▶ Assigned task 1
Answer these questions from the Khan Market excerpt, one line each:
(a) In which city did Anup Chand's grandfather open a bookshop?
(b) Which two streets is Khan Market compared with in price per square foot?
(c) In what year was Khan Market created?
▶ Assigned task 2
In the records, reproduce the lines from the line containing "כתובת ודרכי יצירת קשר" up to and including the line containing "יש לכם בעיה ?", exactly as they appear.

▶ Selected excerpt
Faqir Chand Bookstore: Anup Chand’s grandfather opened a bookshop in Peshawar, Pakistan catering to officers of the British Empire. Today, Faqir Chand books continues in Khan Market. Photo by: Christina MacGillivray

NEW DELHI – Khan Market is a tonied market in the heart of South Delhi, plunked between posh government buildings and Delhi’s furiously growing upper middle class. It’s among the most expensive commercial real estate in the world, comparable in price per square foot with New York’s Fifth Avenue or London’s Oxford Street.

But this wasn’t always the case. Khan Market was created in 1951 to house desperate refugees after India and Pakistan were brutally partitioned when the British fled India in 1947. Reflecting the tense Hindu nationalist climate in India today, some of Prime Minister Modi’s supporters have called to change the market’s name from it’s Muslim name to a Hindu name. Mr. Modi’s propensity for sweeping overnight decisions has bolstered confidence in his supporters. This has some Khan market business owners unnerved–a sentiment that pervades the political climate in the capital city today.

▶ Excerpted records

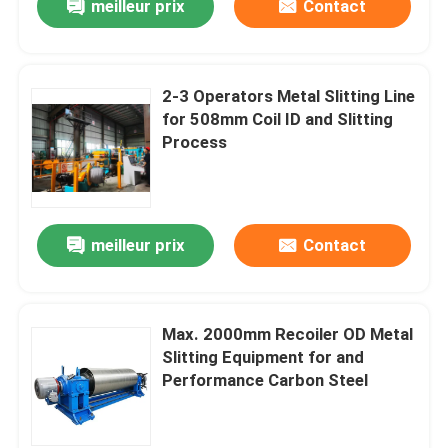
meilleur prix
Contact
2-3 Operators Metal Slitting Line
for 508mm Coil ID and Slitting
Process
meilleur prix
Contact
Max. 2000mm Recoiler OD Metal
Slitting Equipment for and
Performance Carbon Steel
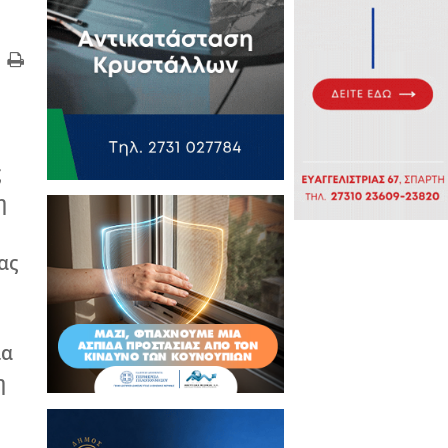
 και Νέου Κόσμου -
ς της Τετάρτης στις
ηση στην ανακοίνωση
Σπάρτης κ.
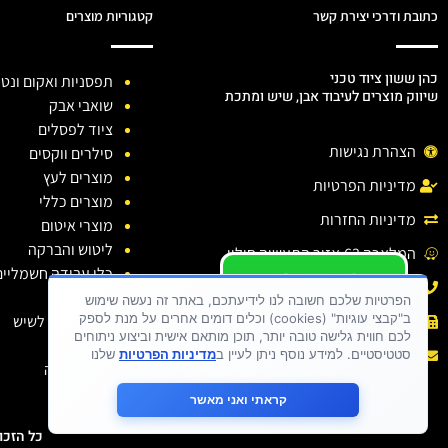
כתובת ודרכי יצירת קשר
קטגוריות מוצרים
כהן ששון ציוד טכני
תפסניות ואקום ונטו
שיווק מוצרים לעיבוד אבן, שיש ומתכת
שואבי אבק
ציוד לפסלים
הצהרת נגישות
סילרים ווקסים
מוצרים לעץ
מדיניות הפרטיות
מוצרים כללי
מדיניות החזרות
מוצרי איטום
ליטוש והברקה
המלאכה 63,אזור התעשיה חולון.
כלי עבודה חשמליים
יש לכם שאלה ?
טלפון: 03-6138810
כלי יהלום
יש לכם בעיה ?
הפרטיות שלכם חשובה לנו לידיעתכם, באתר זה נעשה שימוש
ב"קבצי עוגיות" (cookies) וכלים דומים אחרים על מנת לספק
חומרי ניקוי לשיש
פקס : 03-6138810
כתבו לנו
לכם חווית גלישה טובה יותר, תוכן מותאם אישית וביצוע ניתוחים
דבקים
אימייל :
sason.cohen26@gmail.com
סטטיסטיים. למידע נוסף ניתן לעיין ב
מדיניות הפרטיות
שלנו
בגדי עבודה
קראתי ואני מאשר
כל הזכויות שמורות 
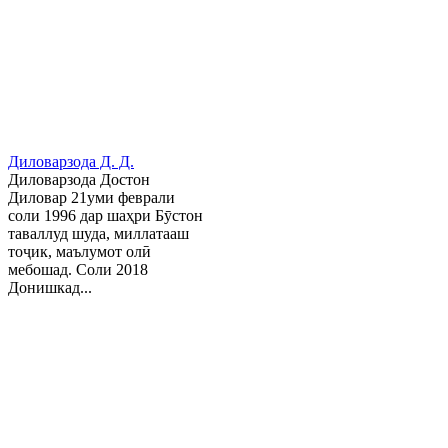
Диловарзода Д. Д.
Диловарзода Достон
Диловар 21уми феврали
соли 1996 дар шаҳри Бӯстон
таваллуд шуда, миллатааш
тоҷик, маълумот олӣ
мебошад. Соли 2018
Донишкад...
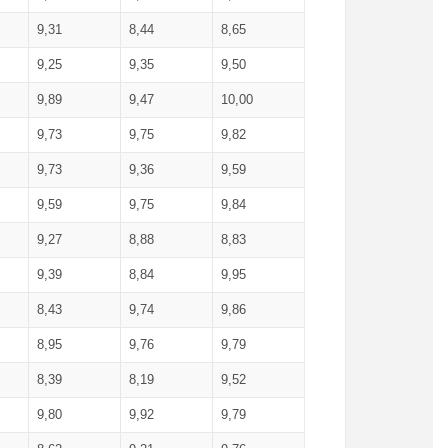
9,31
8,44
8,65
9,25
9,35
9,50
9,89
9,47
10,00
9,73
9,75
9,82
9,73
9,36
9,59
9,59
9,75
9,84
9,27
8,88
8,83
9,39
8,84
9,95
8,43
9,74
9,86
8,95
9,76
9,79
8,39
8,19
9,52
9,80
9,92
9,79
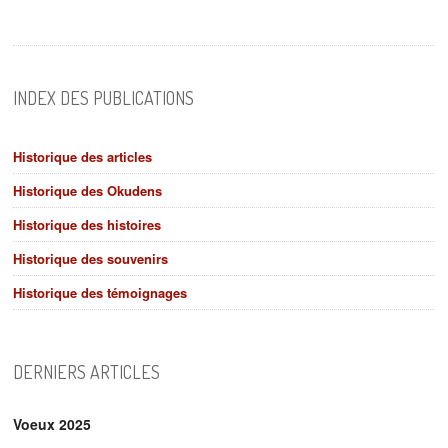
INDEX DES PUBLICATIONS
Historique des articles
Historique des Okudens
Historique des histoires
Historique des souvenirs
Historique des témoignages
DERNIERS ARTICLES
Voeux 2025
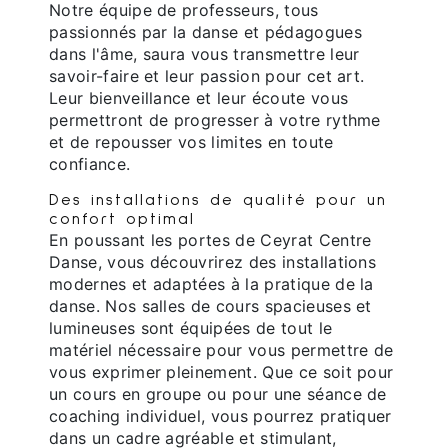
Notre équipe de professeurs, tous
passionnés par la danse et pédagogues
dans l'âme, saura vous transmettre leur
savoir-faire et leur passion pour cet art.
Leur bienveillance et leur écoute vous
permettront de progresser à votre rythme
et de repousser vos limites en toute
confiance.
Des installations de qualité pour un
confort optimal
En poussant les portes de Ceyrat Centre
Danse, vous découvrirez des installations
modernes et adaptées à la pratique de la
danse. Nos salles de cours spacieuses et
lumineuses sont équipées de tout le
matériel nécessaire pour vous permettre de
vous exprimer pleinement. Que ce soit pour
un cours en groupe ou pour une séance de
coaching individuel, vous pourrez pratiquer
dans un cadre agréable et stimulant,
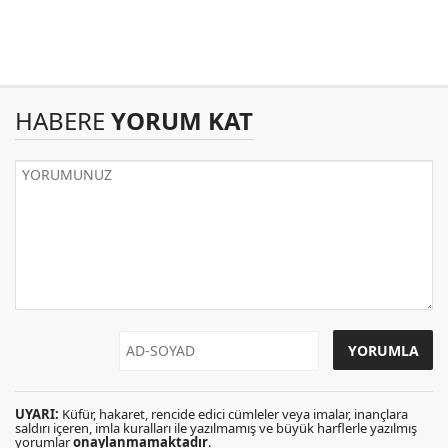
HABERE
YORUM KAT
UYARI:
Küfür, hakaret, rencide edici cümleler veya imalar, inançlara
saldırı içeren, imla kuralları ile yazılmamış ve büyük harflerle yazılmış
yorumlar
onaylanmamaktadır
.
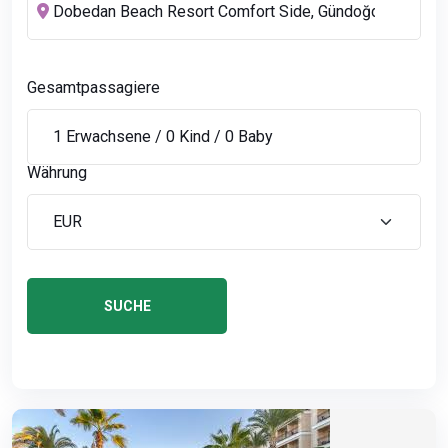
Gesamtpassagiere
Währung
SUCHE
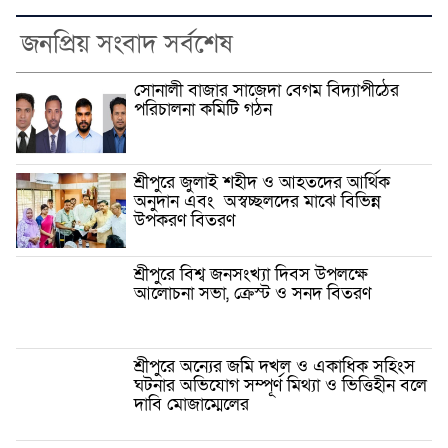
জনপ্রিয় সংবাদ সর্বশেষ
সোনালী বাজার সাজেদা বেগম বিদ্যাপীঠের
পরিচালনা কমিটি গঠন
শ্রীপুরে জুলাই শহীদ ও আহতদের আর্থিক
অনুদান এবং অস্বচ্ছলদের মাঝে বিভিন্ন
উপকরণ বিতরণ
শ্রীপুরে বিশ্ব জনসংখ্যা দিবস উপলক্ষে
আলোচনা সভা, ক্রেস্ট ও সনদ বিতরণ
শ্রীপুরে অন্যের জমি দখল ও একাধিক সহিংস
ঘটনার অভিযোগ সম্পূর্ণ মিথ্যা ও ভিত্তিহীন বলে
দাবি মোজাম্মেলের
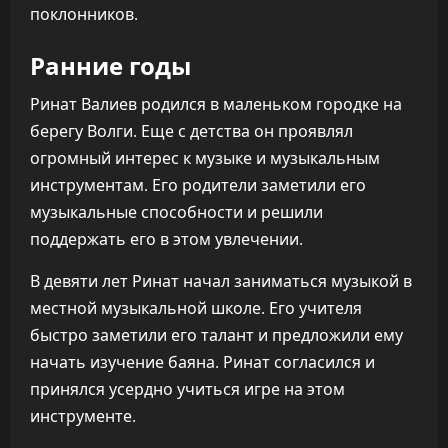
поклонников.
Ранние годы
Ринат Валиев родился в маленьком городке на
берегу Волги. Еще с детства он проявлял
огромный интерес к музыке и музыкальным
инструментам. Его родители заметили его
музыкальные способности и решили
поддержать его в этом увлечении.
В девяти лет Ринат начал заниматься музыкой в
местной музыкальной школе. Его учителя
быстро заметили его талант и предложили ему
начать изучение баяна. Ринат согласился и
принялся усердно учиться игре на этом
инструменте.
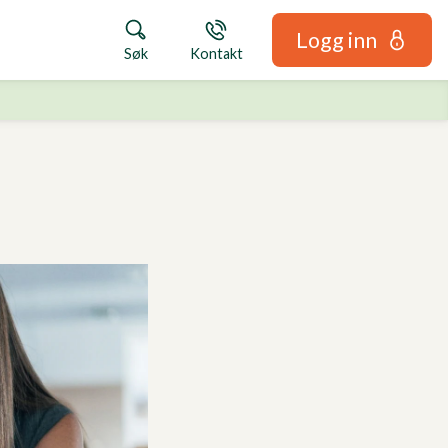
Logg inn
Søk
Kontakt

▶ Task solution 1
(a) Peshawar, Pakistan
(b) New York's Fifth Avenue and London's Oxford Street
(c) 1951

▶ Task solution 2
כתובת ודרכי יצירת קשר
קטגוריות מוצרים
כהן ששון ציוד טכני
תפסניות ואקום ונטו
שיווק מוצרים לעיבוד אבן, שיש ומתכת
שואבי אבק
ציוד לפסלים
הצהרת נגישות
סילרים ווקסים
מוצרים לעץ
מדיניות הפרטיות
מוצרים כללי
מדיניות החזרות
מוצרי איטום
ליטוש והברקה
המלאכה 63,אזור התעשיה חולון.
כלי עבודה חשמליים
יש לכם שאלה ?
טלפון: 03-6138810
כלי יהלום
יש לכם בעיה ?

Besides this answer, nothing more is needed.